In the material below, find every line with "notice" and pull it out.

■ ■ ■ ■

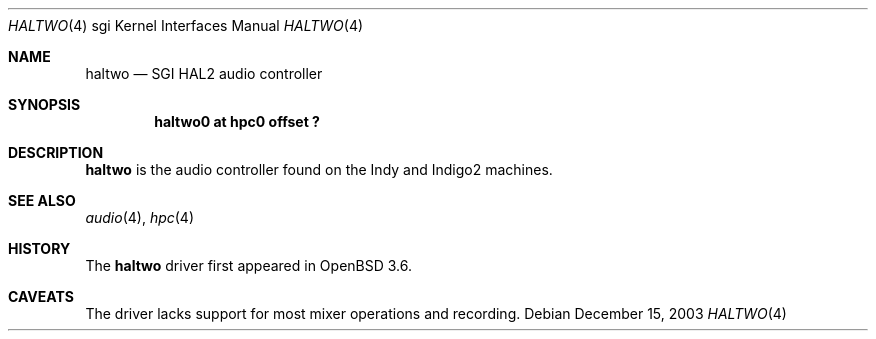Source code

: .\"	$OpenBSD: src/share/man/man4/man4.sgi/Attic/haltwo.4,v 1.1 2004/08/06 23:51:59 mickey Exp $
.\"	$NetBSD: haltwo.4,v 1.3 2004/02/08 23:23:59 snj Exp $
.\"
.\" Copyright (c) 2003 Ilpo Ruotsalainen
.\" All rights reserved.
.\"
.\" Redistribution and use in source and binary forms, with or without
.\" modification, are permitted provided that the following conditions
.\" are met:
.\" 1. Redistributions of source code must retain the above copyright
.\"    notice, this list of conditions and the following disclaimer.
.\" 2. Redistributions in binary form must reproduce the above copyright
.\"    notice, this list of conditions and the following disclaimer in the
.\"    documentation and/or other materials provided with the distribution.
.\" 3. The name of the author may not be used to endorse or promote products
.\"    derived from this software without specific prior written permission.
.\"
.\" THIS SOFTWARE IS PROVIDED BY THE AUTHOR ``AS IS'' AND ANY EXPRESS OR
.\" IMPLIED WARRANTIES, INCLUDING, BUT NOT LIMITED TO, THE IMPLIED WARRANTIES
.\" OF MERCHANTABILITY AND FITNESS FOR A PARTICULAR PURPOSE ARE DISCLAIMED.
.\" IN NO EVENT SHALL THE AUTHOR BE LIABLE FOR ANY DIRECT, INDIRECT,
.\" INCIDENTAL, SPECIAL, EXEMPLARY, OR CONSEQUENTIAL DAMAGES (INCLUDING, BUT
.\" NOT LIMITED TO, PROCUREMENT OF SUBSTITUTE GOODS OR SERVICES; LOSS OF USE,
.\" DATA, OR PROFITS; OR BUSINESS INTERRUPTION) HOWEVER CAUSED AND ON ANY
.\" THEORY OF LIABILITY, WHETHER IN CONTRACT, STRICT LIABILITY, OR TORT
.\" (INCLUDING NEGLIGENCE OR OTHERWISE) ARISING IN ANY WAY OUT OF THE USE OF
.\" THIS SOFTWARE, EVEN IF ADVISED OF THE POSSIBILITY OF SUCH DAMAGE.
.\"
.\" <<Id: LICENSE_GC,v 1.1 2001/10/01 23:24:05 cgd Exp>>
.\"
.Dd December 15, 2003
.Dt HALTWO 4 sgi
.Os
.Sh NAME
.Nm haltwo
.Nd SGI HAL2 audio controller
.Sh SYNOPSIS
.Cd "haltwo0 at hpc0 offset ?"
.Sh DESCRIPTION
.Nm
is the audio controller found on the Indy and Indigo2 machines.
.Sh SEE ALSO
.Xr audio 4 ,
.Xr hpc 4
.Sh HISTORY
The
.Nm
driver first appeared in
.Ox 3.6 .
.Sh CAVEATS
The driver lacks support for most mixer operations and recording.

■ ■ ■ ■

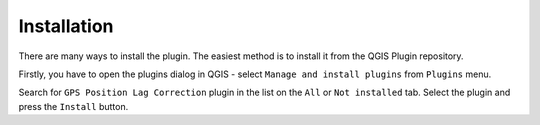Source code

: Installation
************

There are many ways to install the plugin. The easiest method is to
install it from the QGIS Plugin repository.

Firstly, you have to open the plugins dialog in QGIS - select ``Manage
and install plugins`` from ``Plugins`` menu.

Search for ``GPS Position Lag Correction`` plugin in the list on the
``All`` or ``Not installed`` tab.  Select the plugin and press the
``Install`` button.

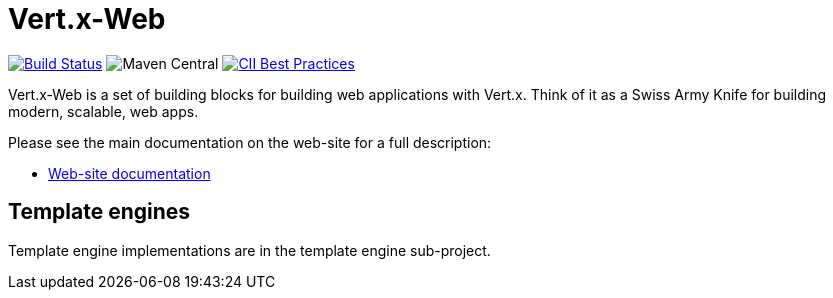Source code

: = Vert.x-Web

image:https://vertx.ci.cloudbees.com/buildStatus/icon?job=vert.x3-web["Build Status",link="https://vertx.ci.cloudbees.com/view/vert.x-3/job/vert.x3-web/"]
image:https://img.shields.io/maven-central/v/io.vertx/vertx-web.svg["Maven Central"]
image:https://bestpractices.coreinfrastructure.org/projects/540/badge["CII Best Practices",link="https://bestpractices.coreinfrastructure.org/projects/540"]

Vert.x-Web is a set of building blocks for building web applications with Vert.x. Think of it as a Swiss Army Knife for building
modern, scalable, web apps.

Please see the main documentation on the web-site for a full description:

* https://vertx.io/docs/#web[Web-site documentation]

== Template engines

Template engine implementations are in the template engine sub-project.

■ ■ ■ ■

▶ **Response to the exercise**:
.\"    notice, this list of conditions and the following disclaimer.
.\"    notice, this list of conditions and the following disclaimer in the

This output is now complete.